The first two numbers above are self-explanatory and all businessmen know this by heart. The third one is a bit tricky though and this is how Welling explains it.
“And by far the biggest lesson I learned is that you have to test everything. You use your experience and rules of thumb to come up with ideas to try, and then you have to try them and test to see if they work.”
Welling believes that marketing is different from coding in a way where coding is a highly constrained environment and the options in marketing are infinite and the ways to success are unique to each dilemma.

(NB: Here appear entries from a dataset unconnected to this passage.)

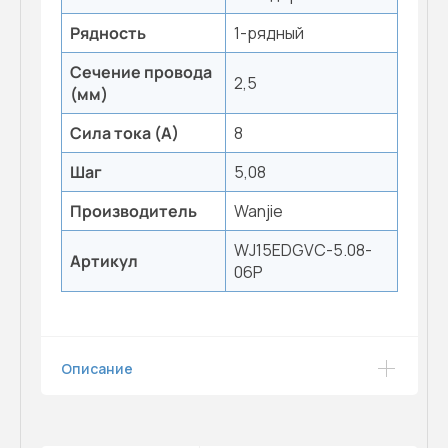
Рядность
1-рядный
Сечение провода
2,5
(мм)
Сила тока (А)
8
Шаг
5,08
Производитель
Wanjie
WJ15EDGVC-5.08-
Артикул
06P
Описание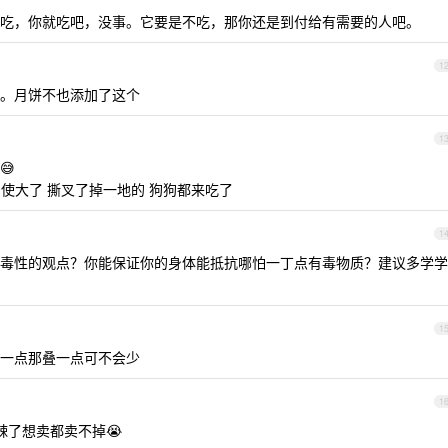
吃，你就吃吧，没事。它要是不吃，那你还是到付给有需要的人吧。
1
。月饼不也添加了这个
1
😅
使大了 撕叉了掉一地的 狗狗都来吃了
1
毒性的观点？你能保证你的身体能抵抗哪怕一丁点有毒物质？建议多学学
1
一点那叠一点可不会少
1
辣了想卖都卖不掉😭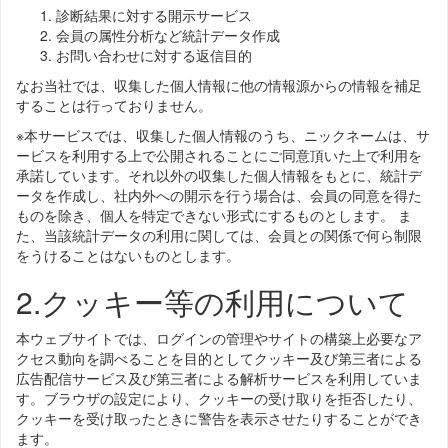
診断結果に対する開示サービス
会員の属性分析など統計データ作成
お問い合わせに対する返信目的
なお当社では、収集した個人情報に他の情報源からの情報を補足
することは行っておりません。
※本サービスでは、収集した個人情報のうち、ニックネームは、サ
ービスを利用する上で公開されることにご同意頂いた上で利用を
承諾しています。それ以外の収集した個人情報をもとに、統計デ
ータを作成し、社内外への開示を行う場合は、会員の同意を得た
ものを除き、個人を特定できない形式にするものとします。 ま
た、当該統計データの利用に関しては、会員との関係で何ら制限
をうけることはないものとします。
2.クッキー等の利用について
本ウェブサイトでは、ログインの管理やサイトの構築上必要なア
クセス動向を調べることを目的としてクッキー及び第三者による
広告配信サービス及び第三者による解析サービスを利用していま
す。ブラウザの設定により、クッキーの受け取りを拒否したり、
クッキーを受け取ったときに警告を表示させたりすることができ
ます。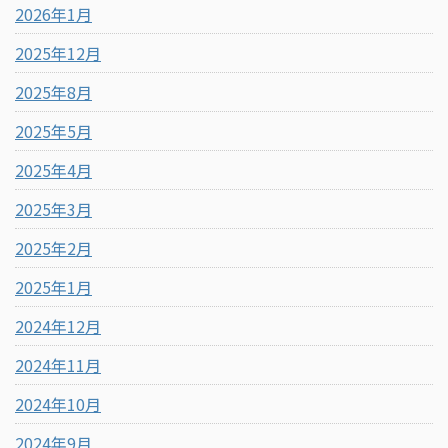
2026年1月
2025年12月
2025年8月
2025年5月
2025年4月
2025年3月
2025年2月
2025年1月
2024年12月
2024年11月
2024年10月
2024年9月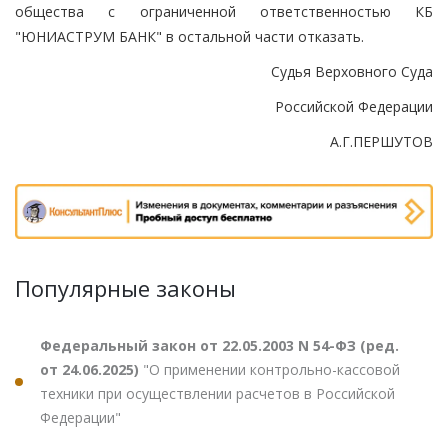
общества с ограниченной ответственностью КБ
"ЮНИАСТРУМ БАНК" в остальной части отказать.
Судья Верховного Суда
Российской Федерации
А.Г.ПЕРШУТОВ
Популярные законы
Федеральный закон от 22.05.2003 N 54-ФЗ (ред.
от 24.06.2025)
"О применении контрольно-кассовой
техники при осуществлении расчетов в Российской
Федерации"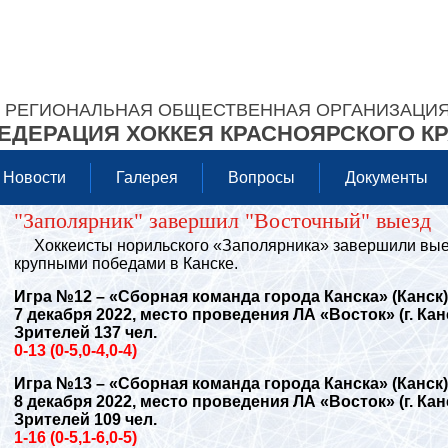
РЕГИОНАЛЬНАЯ ОБЩЕСТВЕННАЯ ОРГАНИЗАЦИ
ЕДЕРАЦИЯ ХОККЕЯ КРАСНОЯРСКОГО К
Новости
Галерея
Вопросы
Документы
"Заполярник" завершил "Восточный" выезд
Хоккеисты норильского «Заполярника» завершили выез
крупными победами в Канске.
Игра №12 – «Сборная команда города Канска» (Канск)
7 декабря 2022, место проведения ЛА «Восток» (г. Канс
Зрителей 137 чел.
0-13 (0-5,0-4,0-4)
Игра №13 – «Сборная команда города Канска» (Канск)
8 декабря 2022, место проведения ЛА «Восток» (г. Канс
Зрителей 109 чел.
1-16 (0-5,1-6,0-5)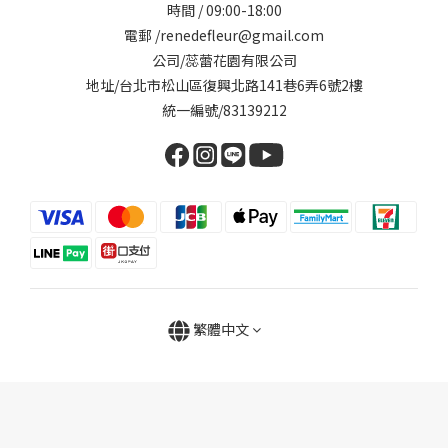
時間 / 09:00-18:00
電郵 /renedefleur@gmail.com
公司/蕊蕾花園有限公司
地址/台北市松山區復興北路141巷6弄6號2樓
統一編號/83139212
繁體中文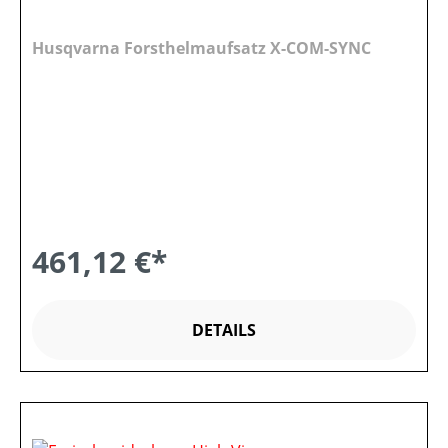
Husqvarna Forsthelmaufsatz X-COM-SYNC
461,12 €*
DETAILS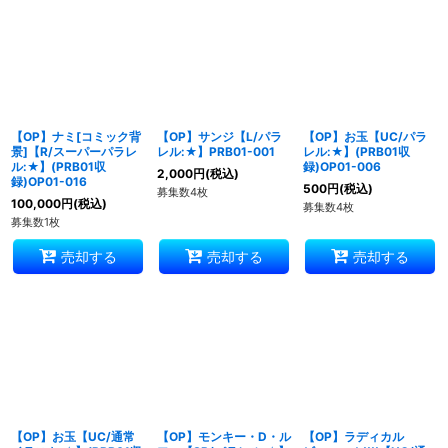
絞り込む
【OP】ナミ[コミック背
【OP】サンジ【L/パラ
【OP】お玉【UC/パラ
景]【R/スーパーパラレ
レル:★】PRB01-001
レル:★】(PRB01収
ル:★】(PRB01収
録)OP01-006
2,000
円
(税込)
録)OP01-016
500
円
(税込)
募集数4枚
100,000
円
(税込)
募集数4枚
募集数1枚
売却する
売却する
売却する
【OP】お玉【UC/通常
【OP】モンキー・D・ル
【OP】ラディカル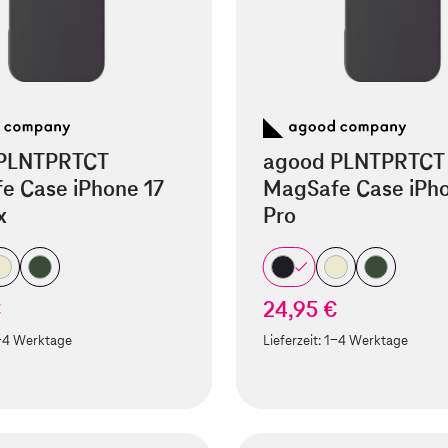
PLNTPRTCT
agood PLNTPRTCT
e Case iPhone 17
MagSafe Case iPho
x
Pro
€
24,95 €
-4 Werktage
Lieferzeit:
1-4 Werktage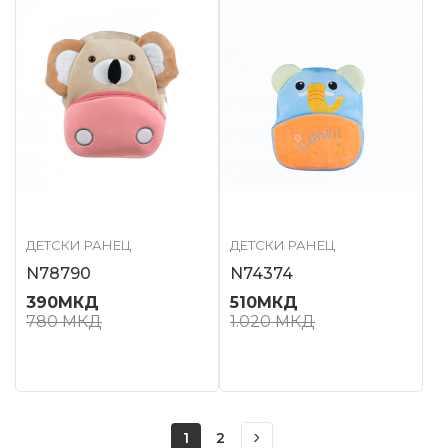
ДЕТСКИ РАНЕЦ
ДЕТСКИ РАНЕЦ
N78790
N74374
390
МКД
510
МКД
780
МКД
1.020
МКД
1
2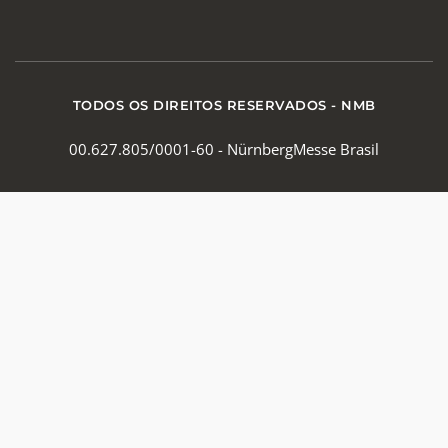
TODOS OS DIREITOS RESERVADOS - NMB
00.627.805/0001-60 - NürnbergMesse Brasil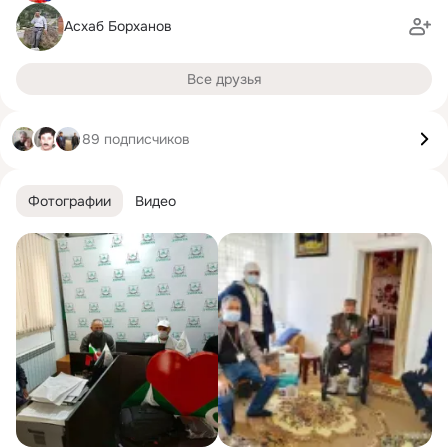
Асхаб Борханов
Все друзья
89 подписчиков
Фотографии
Видео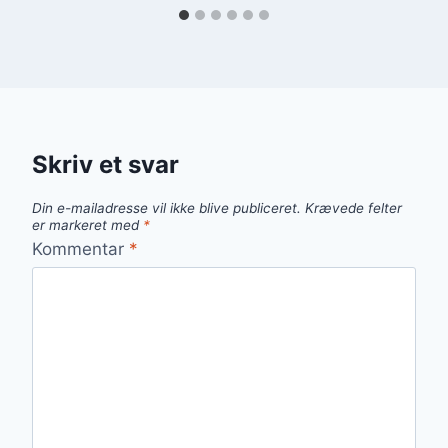
Skriv et svar
Din e-mailadresse vil ikke blive publiceret.
Krævede felter
er markeret med
*
Kommentar
*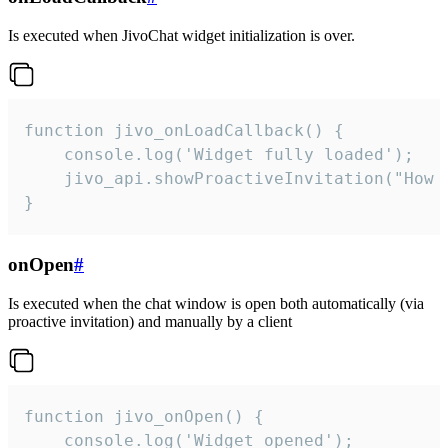
Is executed when JivoChat widget initialization is over.
function jivo_onLoadCallback() {

    console.log('Widget fully loaded');

    jivo_api.showProactiveInvitation("How c
}
onOpen
#
Is executed when the chat window is open both automatically (via
proactive invitation) and manually by a client
function jivo_onOpen() {

    console.log('Widget opened');
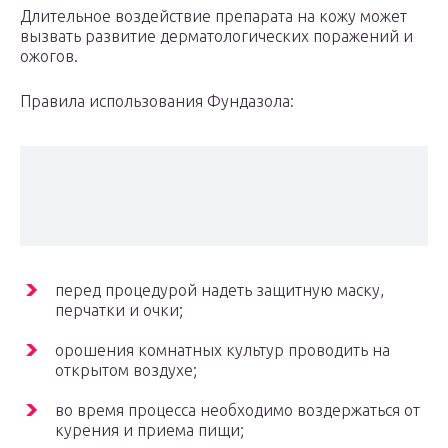
Длительное воздействие препарата на кожу может
вызвать развитие дерматологических поражений и
ожогов.
Правила использования Фундазола:
перед процедурой надеть защитную маску,
перчатки и очки;
орошения комнатных культур проводить на
открытом воздухе;
во время процесса необходимо воздержаться от
курения и приема пищи;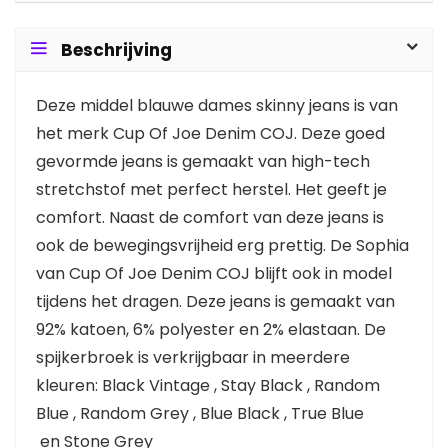
Beschrijving
Deze middel blauwe dames skinny jeans is van
het merk Cup Of Joe Denim COJ. Deze goed
gevormde jeans is gemaakt van high-tech
stretchstof met perfect herstel. Het geeft je
comfort. Naast de comfort van deze jeans is
ook de bewegingsvrijheid erg prettig. De Sophia
van Cup Of Joe Denim COJ blijft ook in model
tijdens het dragen. Deze jeans is gemaakt van
92% katoen, 6% polyester en 2% elastaan. De
spijkerbroek is verkrijgbaar in meerdere
kleuren: Black Vintage , Stay Black , Random
Blue , Random Grey , Blue Black , True Blue
en Stone Grey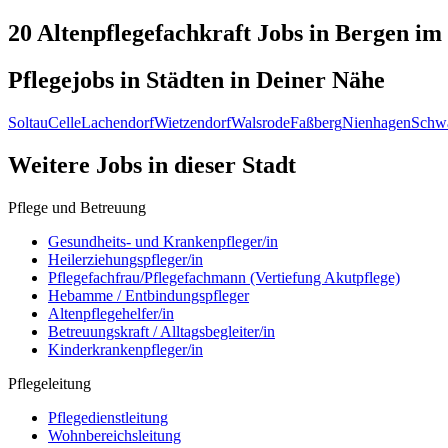
20 Altenpflegefachkraft
Jobs in
Bergen
im 
Pflegejobs in
Städten
in Deiner Nähe
Soltau
Celle
Lachendorf
Wietzendorf
Walsrode
Faßberg
Nienhagen
Schw
Weitere Jobs in
dieser Stadt
Pflege und Betreuung
Gesundheits- und Krankenpfleger/in
Heilerziehungspfleger/in
Pflegefachfrau/Pflegefachmann (Vertiefung Akutpflege)
Hebamme / Entbindungspfleger
Altenpflegehelfer/in
Betreuungskraft / Alltagsbegleiter/in
Kinderkrankenpfleger/in
Pflegeleitung
Pflegedienstleitung
Wohnbereichsleitung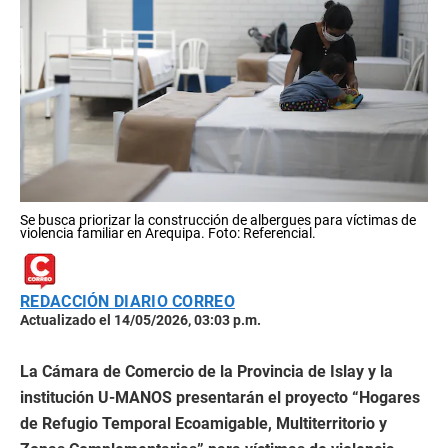
Se busca priorizar la construcción de albergues para víctimas de
violencia familiar en Arequipa. Foto: Referencial.
REDACCIÓN DIARIO CORREO
Actualizado el 14/05/2026, 03:03 p.m.
La Cámara de Comercio de la Provincia de Islay y la
institución U-MANOS presentarán el proyecto “Hogares
de Refugio Temporal Ecoamigable, Multiterritorio y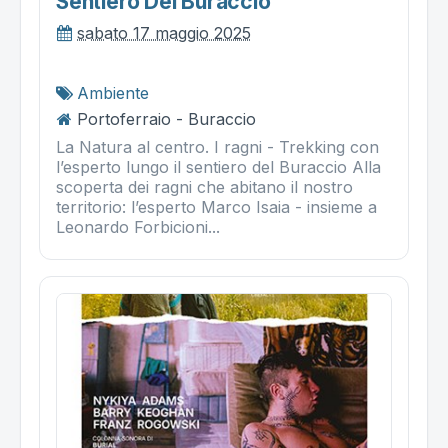
Sentiero Del Buraccio
sabato 17 maggio 2025
Ambiente
Portoferraio - Buraccio
La Natura al centro. I ragni - Trekking con
l’esperto lungo il sentiero del Buraccio Alla
scoperta dei ragni che abitano il nostro
territorio: l’esperto Marco Isaia - insieme a
Leonardo Forbicioni...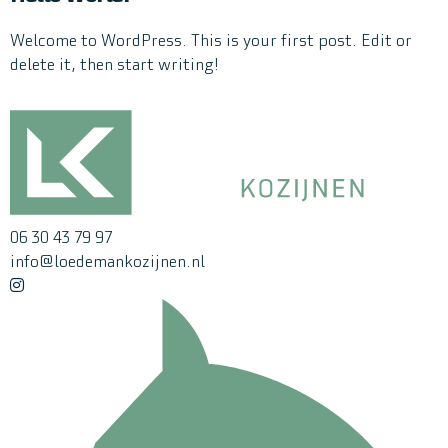
Welcome to WordPress. This is your first post. Edit or
delete it, then start writing!
06 30 43 79 97
info@loedemankozijnen.nl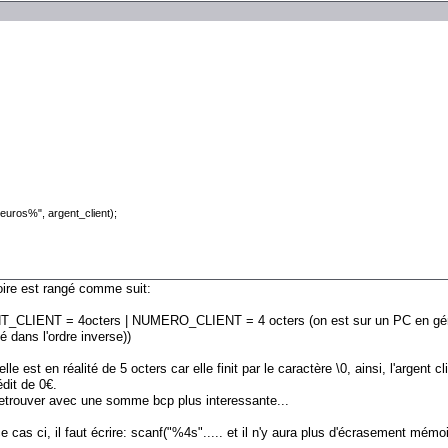
euros%", argent_client);
ire est rangé comme suit:
CLIENT = 4octers | NUMERO_CLIENT = 4 octers (on est sur un PC en génér
 dans l'ordre inverse))
elle est en réalité de 5 octers car elle finit par le caractère \0, ainsi, l'argen
dit de 0€.
retrouver avec une somme bcp plus interessante...
e cas ci, il faut écrire: scanf("%4s"..... et il n'y aura plus d'écrasement mémo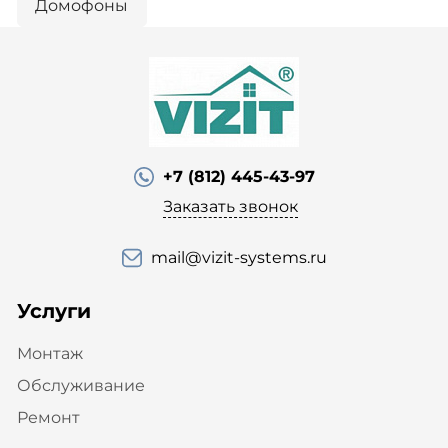
Домофоны
+7 (812) 445-43-97
Заказать звонок
mail@vizit-systems.ru
Услуги
Монтаж
Обслуживание
Ремонт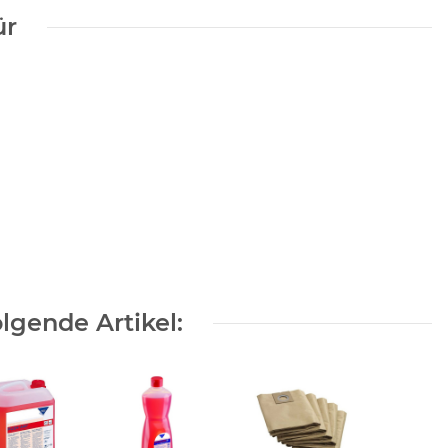
ür
lgende Artikel:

But what did Rob Welling really did?
Rob tweaked his website selling beach towels by updating his graphic design, added other products aside from the towels, adjusted shipping costs, and many other changes in order for the viewers become actual buyers of his products. He did those in 6 months, and each time he made the change, he noticed that there is actually no difference in his sales, not until he added only three small words which are:
“Low Price Guarantee”
Rob made the change on a whim and forgot about it until his sales skyrocketed from $210/month to $2200/month immediately.
The moral here is to be the cheapest supplier in any market and you will multiply your sales by tenfold. But the primary lesson is to make your customers feel at ease with what they are purchasing.
People buy beach towels (or any other items) from a website because they want to save time. They want to make the purchase as quickly as possible but they also want to know that they are making a right decision about their purchase, which is what “Low Price Guarantee” offers.
The moral of the experience is to always test your sales pitch. Marketing is always a trial and error thing, if one tactic doesn’t work, then it is time to move on and formulate something new.